**Exercise goal**
Only the lines below, from the one with "the two-light vanity" through the one with "toilet: 0.87 -0.68", are to be written out, exactly.

** Opening Data provided block **

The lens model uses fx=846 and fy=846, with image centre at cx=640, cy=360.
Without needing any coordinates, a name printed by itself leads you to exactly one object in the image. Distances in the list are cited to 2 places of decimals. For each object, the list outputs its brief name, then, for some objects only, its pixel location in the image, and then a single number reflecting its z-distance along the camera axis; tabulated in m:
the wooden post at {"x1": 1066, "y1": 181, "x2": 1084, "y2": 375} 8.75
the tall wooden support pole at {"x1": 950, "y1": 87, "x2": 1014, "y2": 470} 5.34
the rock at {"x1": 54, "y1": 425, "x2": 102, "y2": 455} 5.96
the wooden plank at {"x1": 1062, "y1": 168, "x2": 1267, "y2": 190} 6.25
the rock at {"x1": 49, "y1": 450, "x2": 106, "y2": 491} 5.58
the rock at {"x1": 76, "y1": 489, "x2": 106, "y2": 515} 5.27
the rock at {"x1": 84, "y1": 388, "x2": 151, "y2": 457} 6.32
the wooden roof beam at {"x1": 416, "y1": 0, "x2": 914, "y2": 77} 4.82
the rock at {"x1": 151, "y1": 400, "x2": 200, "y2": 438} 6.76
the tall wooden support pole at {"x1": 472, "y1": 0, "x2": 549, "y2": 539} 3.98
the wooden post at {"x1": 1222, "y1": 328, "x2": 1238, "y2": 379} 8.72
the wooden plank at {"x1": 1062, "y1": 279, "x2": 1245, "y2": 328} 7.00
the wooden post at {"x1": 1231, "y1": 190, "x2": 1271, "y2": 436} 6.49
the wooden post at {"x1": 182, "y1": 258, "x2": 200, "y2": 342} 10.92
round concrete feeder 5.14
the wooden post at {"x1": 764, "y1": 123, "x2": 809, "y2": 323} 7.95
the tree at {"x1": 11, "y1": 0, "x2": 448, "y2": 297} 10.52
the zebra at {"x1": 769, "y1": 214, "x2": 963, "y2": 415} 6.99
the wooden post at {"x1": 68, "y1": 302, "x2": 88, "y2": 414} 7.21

** Closing Data provided block **
** Opening Data provided block **

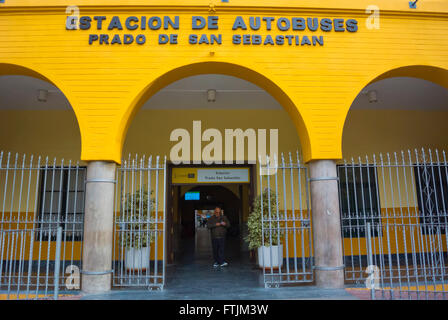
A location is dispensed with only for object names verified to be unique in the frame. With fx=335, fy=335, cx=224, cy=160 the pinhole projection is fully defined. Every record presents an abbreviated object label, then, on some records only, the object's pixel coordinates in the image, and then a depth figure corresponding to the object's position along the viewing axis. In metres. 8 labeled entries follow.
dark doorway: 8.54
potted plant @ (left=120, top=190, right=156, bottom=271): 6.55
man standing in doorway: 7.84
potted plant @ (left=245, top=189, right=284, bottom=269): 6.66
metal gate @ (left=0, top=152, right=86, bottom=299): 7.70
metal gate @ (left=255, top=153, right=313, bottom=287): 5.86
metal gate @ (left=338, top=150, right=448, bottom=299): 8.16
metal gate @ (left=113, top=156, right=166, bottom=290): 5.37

** Closing Data provided block **
** Opening Data provided block **

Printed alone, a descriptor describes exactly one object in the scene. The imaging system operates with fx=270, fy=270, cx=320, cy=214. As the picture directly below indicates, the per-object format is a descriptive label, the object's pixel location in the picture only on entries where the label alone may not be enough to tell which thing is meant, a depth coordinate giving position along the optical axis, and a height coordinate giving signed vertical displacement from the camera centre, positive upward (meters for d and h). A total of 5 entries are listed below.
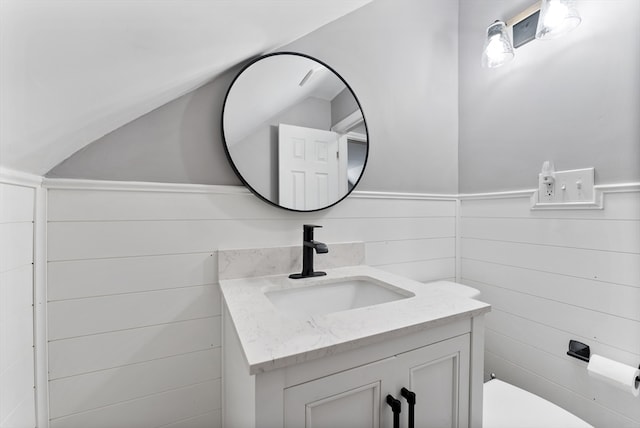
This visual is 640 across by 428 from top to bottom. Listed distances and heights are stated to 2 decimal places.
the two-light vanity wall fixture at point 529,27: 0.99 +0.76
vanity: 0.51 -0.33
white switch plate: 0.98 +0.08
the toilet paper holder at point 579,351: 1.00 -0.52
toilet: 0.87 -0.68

** Closing Data provided block **

**Output for this task**
the two-light vanity wall fixture at point 529,27: 0.99 +0.76
vanity: 0.51 -0.33
white switch plate: 0.98 +0.08
the toilet paper holder at point 579,351: 1.00 -0.52
toilet: 0.87 -0.68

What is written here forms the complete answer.